Northern Virginia also is a leader in training current cybersecurity professionals, who must continually upgrade their knowledge of rapidly changing threats. For example, many college graduates who have majored in a technology-related field may be at a loss in relation to cybersecurity. Security University, which has a training facility in Herndon, offers short five-day sessions that provide what Sondra Schneider, company founder and president, calls “sips of information.”

These short programs allow participants to learn critical information that they can immediately apply in their jobs. In addition, Security University offers an apprenticeship program that includes training and mentoring designed to broaden the skill set of currently employed technology workers.

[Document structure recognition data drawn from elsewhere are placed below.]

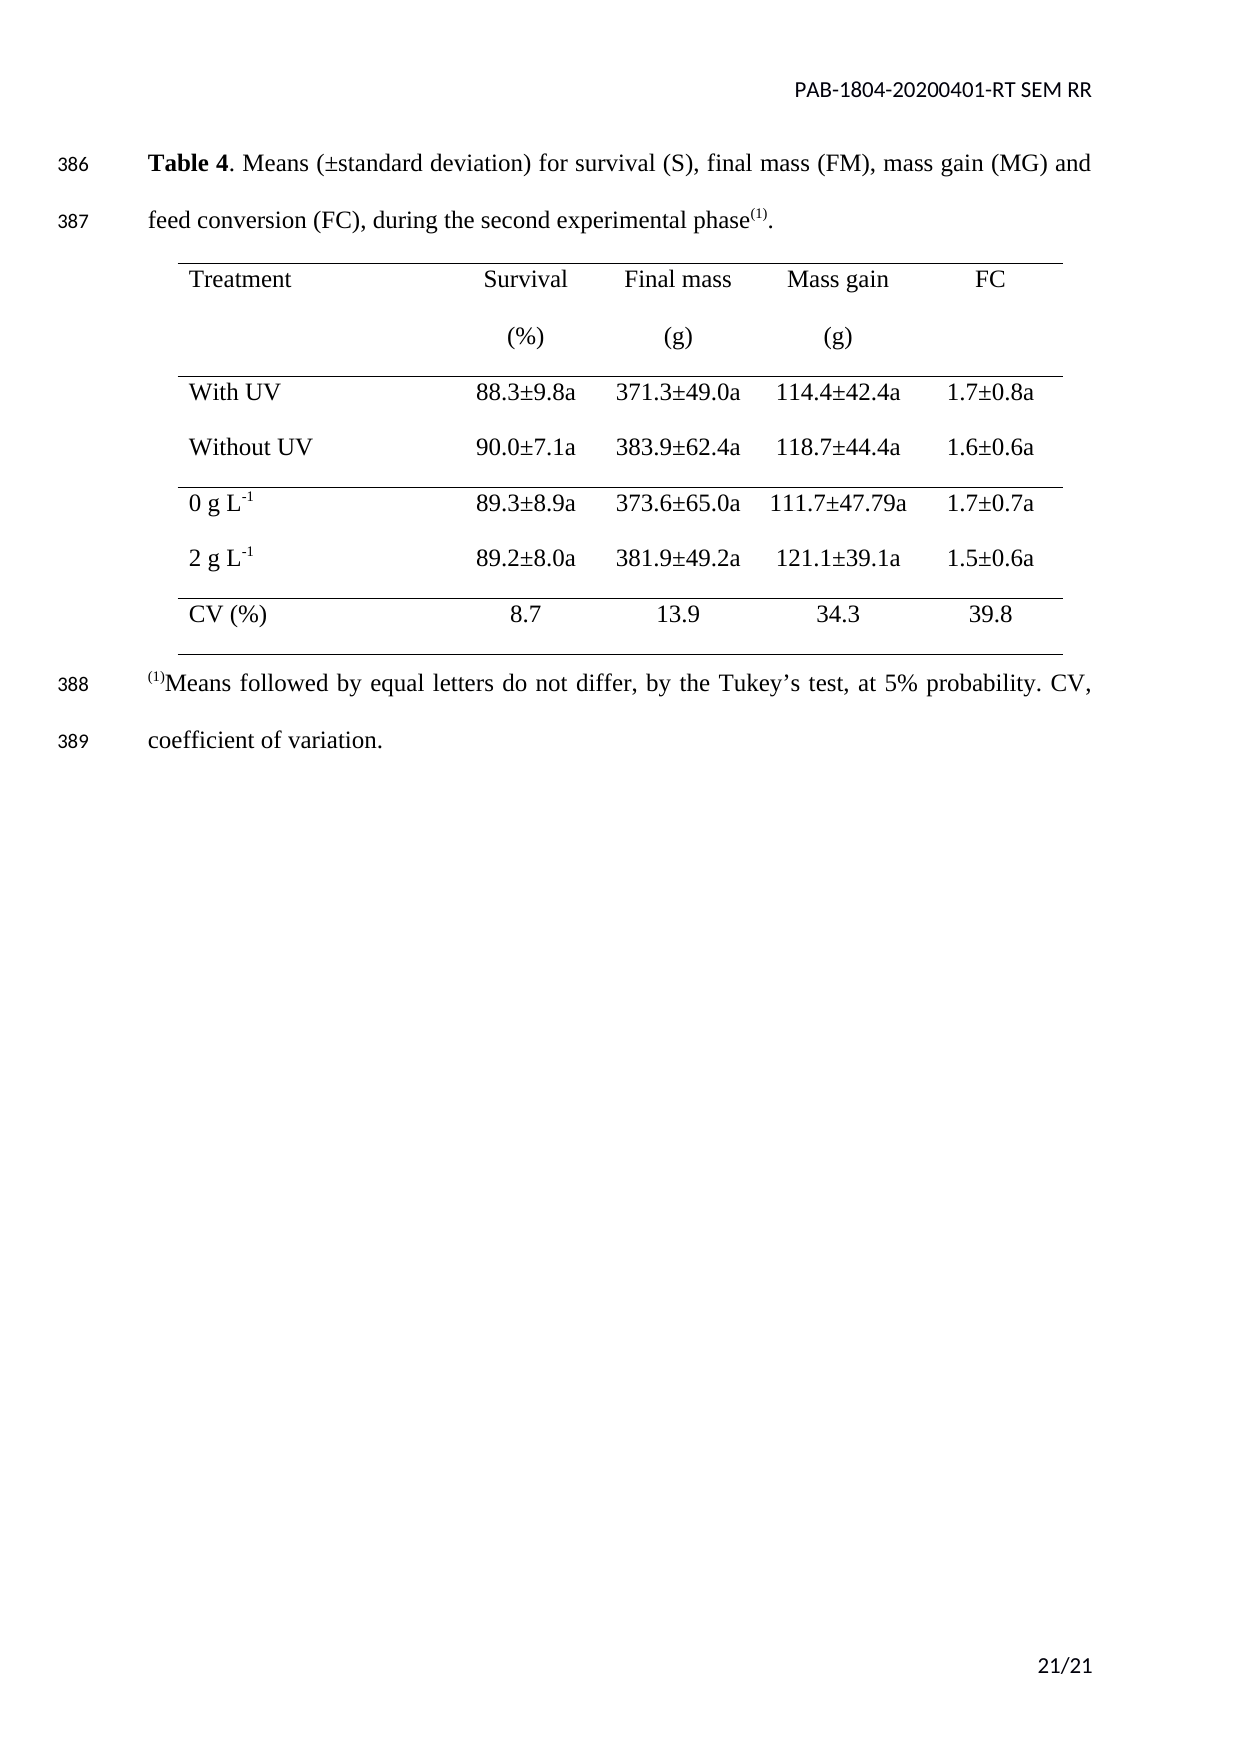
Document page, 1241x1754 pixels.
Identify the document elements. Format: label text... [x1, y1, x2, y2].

table_header FC [918, 264, 1063, 376]
table_cell 373.6±65.0a [598, 488, 758, 543]
table_cell 39.8 [918, 599, 1063, 654]
table_cell 371.3±49.0a [598, 377, 758, 432]
table_cell 2 g L-1 [178, 543, 453, 598]
table_cell 0 g L-1 [178, 488, 453, 543]
table_cell 114.4±42.4a [758, 377, 918, 432]
table_cell 1.7±0.8a [918, 377, 1063, 432]
table_cell 34.3 [758, 599, 918, 654]
table_cell 13.9 [598, 599, 758, 654]
table_cell Without UV [178, 432, 453, 487]
table_cell CV (%) [178, 599, 453, 654]
table_cell 121.1±39.1a [758, 543, 918, 598]
table_cell 1.6±0.6a [918, 432, 1063, 487]
table_cell With UV [178, 377, 453, 432]
table_header Treatment [178, 264, 453, 376]
table_header Mass gain (g) [758, 264, 918, 376]
table_cell 89.3±8.9a [453, 488, 598, 543]
table_cell 90.0±7.1a [453, 432, 598, 487]
table_cell 118.7±44.4a [758, 432, 918, 487]
table_cell 1.5±0.6a [918, 543, 1063, 598]
table_cell 1.7±0.7a [918, 488, 1063, 543]
table_cell 8.7 [453, 599, 598, 654]
text Table 4. Means (±standard deviation) for survival (S), final mass (FM), mass gain (MG) and feed conversion (FC), during the second experimental phase(1). [148, 148, 1092, 234]
text (1)Means followed by equal letters do not differ, by the Tukey’s test, at 5% probability. CV, coefficient of variation. [148, 668, 1092, 754]
table_header Survival (%) [453, 264, 598, 376]
table_cell 89.2±8.0a [453, 543, 598, 598]
table_cell 381.9±49.2a [598, 543, 758, 598]
table_header Final mass (g) [598, 264, 758, 376]
table_cell 88.3±9.8a [453, 377, 598, 432]
table_cell 111.7±47.79a [758, 488, 918, 543]
table_cell 383.9±62.4a [598, 432, 758, 487]
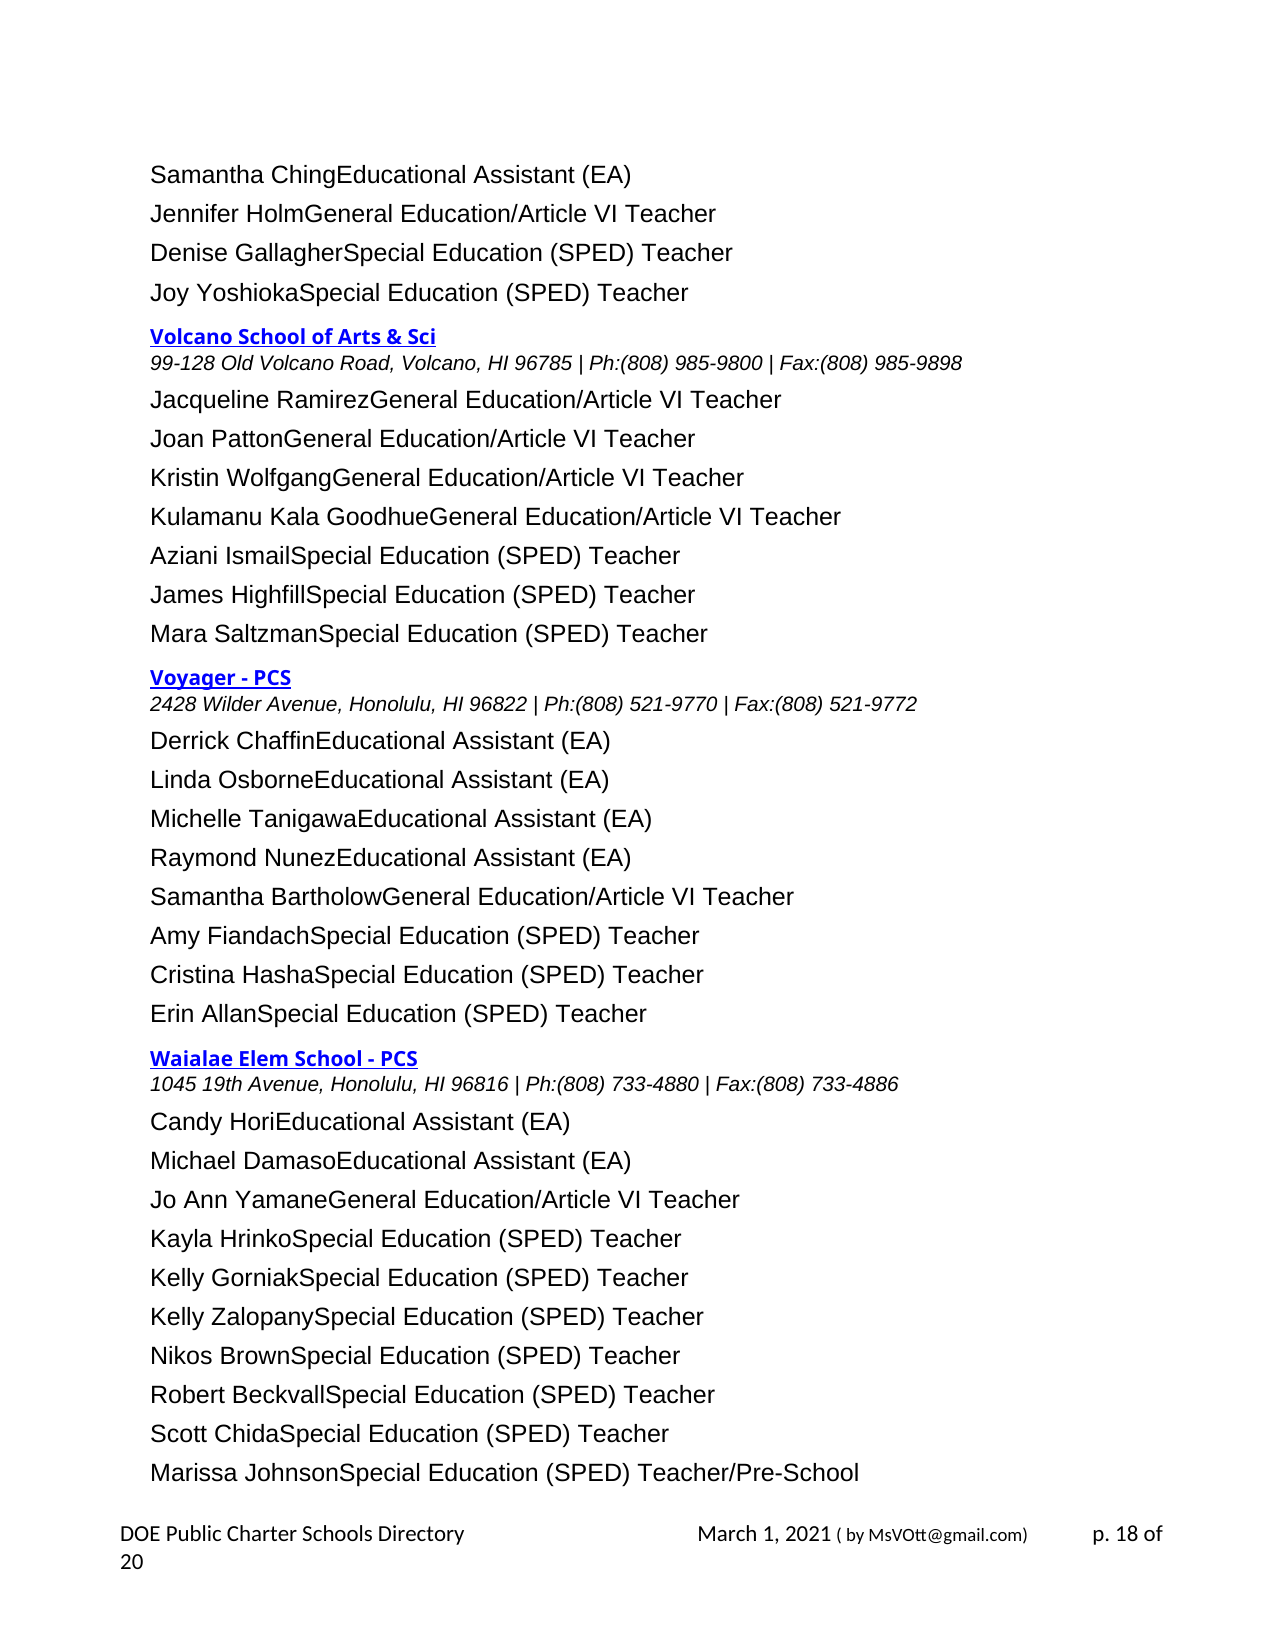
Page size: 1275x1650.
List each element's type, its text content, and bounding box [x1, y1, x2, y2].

text Samantha ChingEducational Assistant (EA) [150, 150, 1125, 189]
text Kelly GorniakSpecial Education (SPED) Teacher [150, 1252, 1125, 1292]
text Erin AllanSpecial Education (SPED) Teacher [150, 989, 1125, 1028]
text Denise GallagherSpecial Education (SPED) Teacher [150, 228, 1125, 267]
text Raymond NunezEducational Assistant (EA) [150, 833, 1125, 872]
text Kristin WolfgangGeneral Education/Article VI Teacher [150, 452, 1125, 491]
text Kulamanu Kala GoodhueGeneral Education/Article VI Teacher [150, 491, 1125, 531]
text Kelly ZalopanySpecial Education (SPED) Teacher [150, 1292, 1125, 1331]
text Marissa JohnsonSpecial Education (SPED) Teacher/Pre-School [150, 1448, 1125, 1487]
text Scott ChidaSpecial Education (SPED) Teacher [150, 1409, 1125, 1448]
text Michelle TanigawaEducational Assistant (EA) [150, 794, 1125, 833]
text Derrick ChaffinEducational Assistant (EA) [150, 716, 1125, 755]
text James HighfillSpecial Education (SPED) Teacher [150, 569, 1125, 609]
text Joy YoshiokaSpecial Education (SPED) Teacher [150, 267, 1125, 306]
text 99-128 Old Volcano Road, Volcano, HI 96785 | Ph:(808) 985-9800 | Fax:(808) 985-9898 [150, 350, 1125, 374]
text Aziani IsmailSpecial Education (SPED) Teacher [150, 531, 1125, 569]
text Jacqueline RamirezGeneral Education/Article VI Teacher [150, 374, 1125, 413]
text Amy FiandachSpecial Education (SPED) Teacher [150, 911, 1125, 950]
text Jo Ann YamaneGeneral Education/Article VI Teacher [150, 1174, 1125, 1213]
text Samantha BartholowGeneral Education/Article VI Teacher [150, 872, 1125, 911]
text Nikos BrownSpecial Education (SPED) Teacher [150, 1331, 1125, 1370]
text Jennifer HolmGeneral Education/Article VI Teacher [150, 189, 1125, 228]
text Candy HoriEducational Assistant (EA) [150, 1096, 1125, 1135]
text Voyager - PCS [150, 663, 1125, 692]
text Linda OsborneEducational Assistant (EA) [150, 755, 1125, 794]
text Cristina HashaSpecial Education (SPED) Teacher [150, 950, 1125, 989]
text Mara SaltzmanSpecial Education (SPED) Teacher [150, 609, 1125, 648]
text 2428 Wilder Avenue, Honolulu, HI 96822 | Ph:(808) 521-9770 | Fax:(808) 521-9772 [150, 692, 1125, 716]
text 1045 19th Avenue, Honolulu, HI 96816 | Ph:(808) 733-4880 | Fax:(808) 733-4886 [150, 1072, 1125, 1096]
text Robert BeckvallSpecial Education (SPED) Teacher [150, 1370, 1125, 1409]
text Waialae Elem School - PCS [150, 1044, 1125, 1072]
text Michael DamasoEducational Assistant (EA) [150, 1135, 1125, 1174]
text Volcano School of Arts & Sci [150, 322, 1125, 350]
text Joan PattonGeneral Education/Article VI Teacher [150, 413, 1125, 452]
text Kayla HrinkoSpecial Education (SPED) Teacher [150, 1213, 1125, 1252]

ISSA-NOVA, which is one of the world’s largest chapters, provides support to its members, which include U.S. government workers, contractors and cybersecurity students. The chapter offers monthly meetings on diverse topics ranging from technology to policy perspectives.

These types of efforts offer an oversized benefit for Northern Virginia’s economy. A study by George Mason University found that a GO Virginia $500,000 grant that was awarded for cybersecurity training to Security University resulted in the filling of 300 jobs and created nearly $57 million in additional labor income for Virginia workers.

The researchers estimated that this project’s impacts will yield an additional $2.1 million of state tax revenue.

“That means that every 300 people who are trained (in cybersecurity through this type of program) will result in an additional $2 million in state revenue,” Schneider says. “That’s the best return on your money that you’ll ever get.”